▸ **Exercise**:
Reproduce every line of the rows below verbatim, in the same order.

[Data items]
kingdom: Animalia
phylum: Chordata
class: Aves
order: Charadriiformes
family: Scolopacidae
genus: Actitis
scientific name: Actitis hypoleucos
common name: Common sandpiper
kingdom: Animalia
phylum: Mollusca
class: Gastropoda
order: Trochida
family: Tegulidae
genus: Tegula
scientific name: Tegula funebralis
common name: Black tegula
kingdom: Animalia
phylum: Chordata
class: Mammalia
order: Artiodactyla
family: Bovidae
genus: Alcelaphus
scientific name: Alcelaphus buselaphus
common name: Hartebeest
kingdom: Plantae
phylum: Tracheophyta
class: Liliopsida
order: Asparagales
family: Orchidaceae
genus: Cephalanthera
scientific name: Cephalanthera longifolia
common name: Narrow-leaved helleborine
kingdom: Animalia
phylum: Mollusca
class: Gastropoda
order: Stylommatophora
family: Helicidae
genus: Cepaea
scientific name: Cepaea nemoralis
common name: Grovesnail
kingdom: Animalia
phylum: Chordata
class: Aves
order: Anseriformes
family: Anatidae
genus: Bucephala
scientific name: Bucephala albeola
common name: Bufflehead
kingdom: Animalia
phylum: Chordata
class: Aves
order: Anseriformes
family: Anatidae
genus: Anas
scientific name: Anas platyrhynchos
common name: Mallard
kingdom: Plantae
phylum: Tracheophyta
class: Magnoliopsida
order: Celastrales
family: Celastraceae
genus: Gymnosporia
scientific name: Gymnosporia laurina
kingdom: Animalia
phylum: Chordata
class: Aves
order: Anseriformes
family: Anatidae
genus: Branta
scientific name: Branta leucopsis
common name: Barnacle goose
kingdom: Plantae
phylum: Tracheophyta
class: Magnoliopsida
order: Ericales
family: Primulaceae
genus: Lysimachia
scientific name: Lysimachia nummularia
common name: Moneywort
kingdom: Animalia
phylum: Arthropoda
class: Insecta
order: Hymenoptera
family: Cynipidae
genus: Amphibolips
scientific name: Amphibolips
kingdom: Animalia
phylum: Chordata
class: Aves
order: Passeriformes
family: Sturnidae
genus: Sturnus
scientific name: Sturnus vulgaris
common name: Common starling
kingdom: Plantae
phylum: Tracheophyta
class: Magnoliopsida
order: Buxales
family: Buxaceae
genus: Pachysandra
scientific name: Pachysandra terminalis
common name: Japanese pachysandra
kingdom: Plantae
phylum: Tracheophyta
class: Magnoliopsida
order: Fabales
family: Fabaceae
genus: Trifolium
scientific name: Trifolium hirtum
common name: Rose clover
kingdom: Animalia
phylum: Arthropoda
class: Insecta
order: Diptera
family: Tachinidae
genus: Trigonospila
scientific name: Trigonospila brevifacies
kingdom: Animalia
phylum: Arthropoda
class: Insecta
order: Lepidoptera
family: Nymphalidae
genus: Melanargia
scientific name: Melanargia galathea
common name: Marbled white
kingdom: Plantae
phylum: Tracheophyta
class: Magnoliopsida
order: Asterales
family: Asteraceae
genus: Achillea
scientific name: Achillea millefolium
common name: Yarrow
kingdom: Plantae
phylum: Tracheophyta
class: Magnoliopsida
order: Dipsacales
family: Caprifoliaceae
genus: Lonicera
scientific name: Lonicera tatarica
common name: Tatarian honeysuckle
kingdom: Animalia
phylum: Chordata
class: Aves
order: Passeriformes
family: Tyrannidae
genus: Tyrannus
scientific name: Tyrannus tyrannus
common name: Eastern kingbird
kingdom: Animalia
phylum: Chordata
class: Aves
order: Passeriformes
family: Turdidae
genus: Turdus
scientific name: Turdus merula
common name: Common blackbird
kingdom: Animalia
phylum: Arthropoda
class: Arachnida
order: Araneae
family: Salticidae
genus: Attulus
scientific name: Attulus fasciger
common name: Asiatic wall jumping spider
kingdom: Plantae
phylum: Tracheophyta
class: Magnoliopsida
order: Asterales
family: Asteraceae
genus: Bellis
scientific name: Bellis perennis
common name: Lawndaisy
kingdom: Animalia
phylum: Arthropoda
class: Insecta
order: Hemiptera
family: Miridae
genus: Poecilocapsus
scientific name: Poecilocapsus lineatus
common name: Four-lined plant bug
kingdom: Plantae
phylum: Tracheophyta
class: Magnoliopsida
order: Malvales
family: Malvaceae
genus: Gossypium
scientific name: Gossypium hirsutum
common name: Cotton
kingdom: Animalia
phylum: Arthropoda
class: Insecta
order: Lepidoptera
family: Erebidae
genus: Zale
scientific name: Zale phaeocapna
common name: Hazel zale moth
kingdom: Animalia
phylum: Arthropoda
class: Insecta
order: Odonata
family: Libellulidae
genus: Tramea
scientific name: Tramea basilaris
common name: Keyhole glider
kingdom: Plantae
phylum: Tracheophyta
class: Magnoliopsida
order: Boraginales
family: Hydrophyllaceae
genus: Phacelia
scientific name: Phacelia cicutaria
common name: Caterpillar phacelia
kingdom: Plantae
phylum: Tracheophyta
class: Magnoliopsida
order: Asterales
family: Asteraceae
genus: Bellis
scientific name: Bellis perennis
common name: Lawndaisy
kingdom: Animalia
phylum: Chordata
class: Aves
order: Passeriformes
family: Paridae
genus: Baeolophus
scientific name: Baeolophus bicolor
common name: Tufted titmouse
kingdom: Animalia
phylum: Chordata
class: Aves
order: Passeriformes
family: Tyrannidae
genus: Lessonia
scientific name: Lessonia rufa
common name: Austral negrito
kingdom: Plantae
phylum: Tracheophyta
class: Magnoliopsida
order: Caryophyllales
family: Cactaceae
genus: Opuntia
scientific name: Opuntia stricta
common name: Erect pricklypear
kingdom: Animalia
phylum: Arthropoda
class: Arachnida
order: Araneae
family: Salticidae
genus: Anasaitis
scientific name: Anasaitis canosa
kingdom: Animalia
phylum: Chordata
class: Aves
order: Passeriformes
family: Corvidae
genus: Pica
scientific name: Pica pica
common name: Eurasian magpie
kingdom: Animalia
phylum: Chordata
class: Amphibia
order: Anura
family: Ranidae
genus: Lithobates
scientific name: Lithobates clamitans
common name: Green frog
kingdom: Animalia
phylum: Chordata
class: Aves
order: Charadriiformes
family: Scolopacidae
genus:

▸ **Answer to the task**:
kingdom: Animalia
phylum: Chordata
class: Aves
order: Charadriiformes
family: Scolopacidae
genus: Actitis
scientific name: Actitis hypoleucos
common name: Common sandpiper
kingdom: Animalia
phylum: Mollusca
class: Gastropoda
order: Trochida
family: Tegulidae
genus: Tegula
scientific name: Tegula funebralis
common name: Black tegula
kingdom: Animalia
phylum: Chordata
class: Mammalia
order: Artiodactyla
family: Bovidae
genus: Alcelaphus
scientific name: Alcelaphus buselaphus
common name: Hartebeest
kingdom: Plantae
phylum: Tracheophyta
class: Liliopsida
order: Asparagales
family: Orchidaceae
genus: Cephalanthera
scientific name: Cephalanthera longifolia
common name: Narrow-leaved helleborine
kingdom: Animalia
phylum: Mollusca
class: Gastropoda
order: Stylommatophora
family: Helicidae
genus: Cepaea
scientific name: Cepaea nemoralis
common name: Grovesnail
kingdom: Animalia
phylum: Chordata
class: Aves
order: Anseriformes
family: Anatidae
genus: Bucephala
scientific name: Bucephala albeola
common name: Bufflehead
kingdom: Animalia
phylum: Chordata
class: Aves
order: Anseriformes
family: Anatidae
genus: Anas
scientific name: Anas platyrhynchos
common name: Mallard
kingdom: Plantae
phylum: Tracheophyta
class: Magnoliopsida
order: Celastrales
family: Celastraceae
genus: Gymnosporia
scientific name: Gymnosporia laurina
kingdom: Animalia
phylum: Chordata
class: Aves
order: Anseriformes
family: Anatidae
genus: Branta
scientific name: Branta leucopsis
common name: Barnacle goose
kingdom: Plantae
phylum: Tracheophyta
class: Magnoliopsida
order: Ericales
family: Primulaceae
genus: Lysimachia
scientific name: Lysimachia nummularia
common name: Moneywort
kingdom: Animalia
phylum: Arthropoda
class: Insecta
order: Hymenoptera
family: Cynipidae
genus: Amphibolips
scientific name: Amphibolips
kingdom: Animalia
phylum: Chordata
class: Aves
order: Passeriformes
family: Sturnidae
genus: Sturnus
scientific name: Sturnus vulgaris
common name: Common starling
kingdom: Plantae
phylum: Tracheophyta
class: Magnoliopsida
order: Buxales
family: Buxaceae
genus: Pachysandra
scientific name: Pachysandra terminalis
common name: Japanese pachysandra
kingdom: Plantae
phylum: Tracheophyta
class: Magnoliopsida
order: Fabales
family: Fabaceae
genus: Trifolium
scientific name: Trifolium hirtum
common name: Rose clover
kingdom: Animalia
phylum: Arthropoda
class: Insecta
order: Diptera
family: Tachinidae
genus: Trigonospila
scientific name: Trigonospila brevifacies
kingdom: Animalia
phylum: Arthropoda
class: Insecta
order: Lepidoptera
family: Nymphalidae
genus: Melanargia
scientific name: Melanargia galathea
common name: Marbled white
kingdom: Plantae
phylum: Tracheophyta
class: Magnoliopsida
order: Asterales
family: Asteraceae
genus: Achillea
scientific name: Achillea millefolium
common name: Yarrow
kingdom: Plantae
phylum: Tracheophyta
class: Magnoliopsida
order: Dipsacales
family: Caprifoliaceae
genus: Lonicera
scientific name: Lonicera tatarica
common name: Tatarian honeysuckle
kingdom: Animalia
phylum: Chordata
class: Aves
order: Passeriformes
family: Tyrannidae
genus: Tyrannus
scientific name: Tyrannus tyrannus
common name: Eastern kingbird
kingdom: Animalia
phylum: Chordata
class: Aves
order: Passeriformes
family: Turdidae
genus: Turdus
scientific name: Turdus merula
common name: Common blackbird
kingdom: Animalia
phylum: Arthropoda
class: Arachnida
order: Araneae
family: Salticidae
genus: Attulus
scientific name: Attulus fasciger
common name: Asiatic wall jumping spider
kingdom: Plantae
phylum: Tracheophyta
class: Magnoliopsida
order: Asterales
family: Asteraceae
genus: Bellis
scientific name: Bellis perennis
common name: Lawndaisy
kingdom: Animalia
phylum: Arthropoda
class: Insecta
order: Hemiptera
family: Miridae
genus: Poecilocapsus
scientific name: Poecilocapsus lineatus
common name: Four-lined plant bug
kingdom: Plantae
phylum: Tracheophyta
class: Magnoliopsida
order: Malvales
family: Malvaceae
genus: Gossypium
scientific name: Gossypium hirsutum
common name: Cotton
kingdom: Animalia
phylum: Arthropoda
class: Insecta
order: Lepidoptera
family: Erebidae
genus: Zale
scientific name: Zale phaeocapna
common name: Hazel zale moth
kingdom: Animalia
phylum: Arthropoda
class: Insecta
order: Odonata
family: Libellulidae
genus: Tramea
scientific name: Tramea basilaris
common name: Keyhole glider
kingdom: Plantae
phylum: Tracheophyta
class: Magnoliopsida
order: Boraginales
family: Hydrophyllaceae
genus: Phacelia
scientific name: Phacelia cicutaria
common name: Caterpillar phacelia
kingdom: Plantae
phylum: Tracheophyta
class: Magnoliopsida
order: Asterales
family: Asteraceae
genus: Bellis
scientific name: Bellis perennis
common name: Lawndaisy
kingdom: Animalia
phylum: Chordata
class: Aves
order: Passeriformes
family: Paridae
genus: Baeolophus
scientific name: Baeolophus bicolor
common name: Tufted titmouse
kingdom: Animalia
phylum: Chordata
class: Aves
order: Passeriformes
family: Tyrannidae
genus: Lessonia
scientific name: Lessonia rufa
common name: Austral negrito
kingdom: Plantae
phylum: Tracheophyta
class: Magnoliopsida
order: Caryophyllales
family: Cactaceae
genus: Opuntia
scientific name: Opuntia stricta
common name: Erect pricklypear
kingdom: Animalia
phylum: Arthropoda
class: Arachnida
order: Araneae
family: Salticidae
genus: Anasaitis
scientific name: Anasaitis canosa
kingdom: Animalia
phylum: Chordata
class: Aves
order: Passeriformes
family: Corvidae
genus: Pica
scientific name: Pica pica
common name: Eurasian magpie
kingdom: Animalia
phylum: Chordata
class: Amphibia
order: Anura
family: Ranidae
genus: Lithobates
scientific name: Lithobates clamitans
common name: Green frog
kingdom: Animalia
phylum: Chordata
class: Aves
order: Charadriiformes
family: Scolopacidae
genus:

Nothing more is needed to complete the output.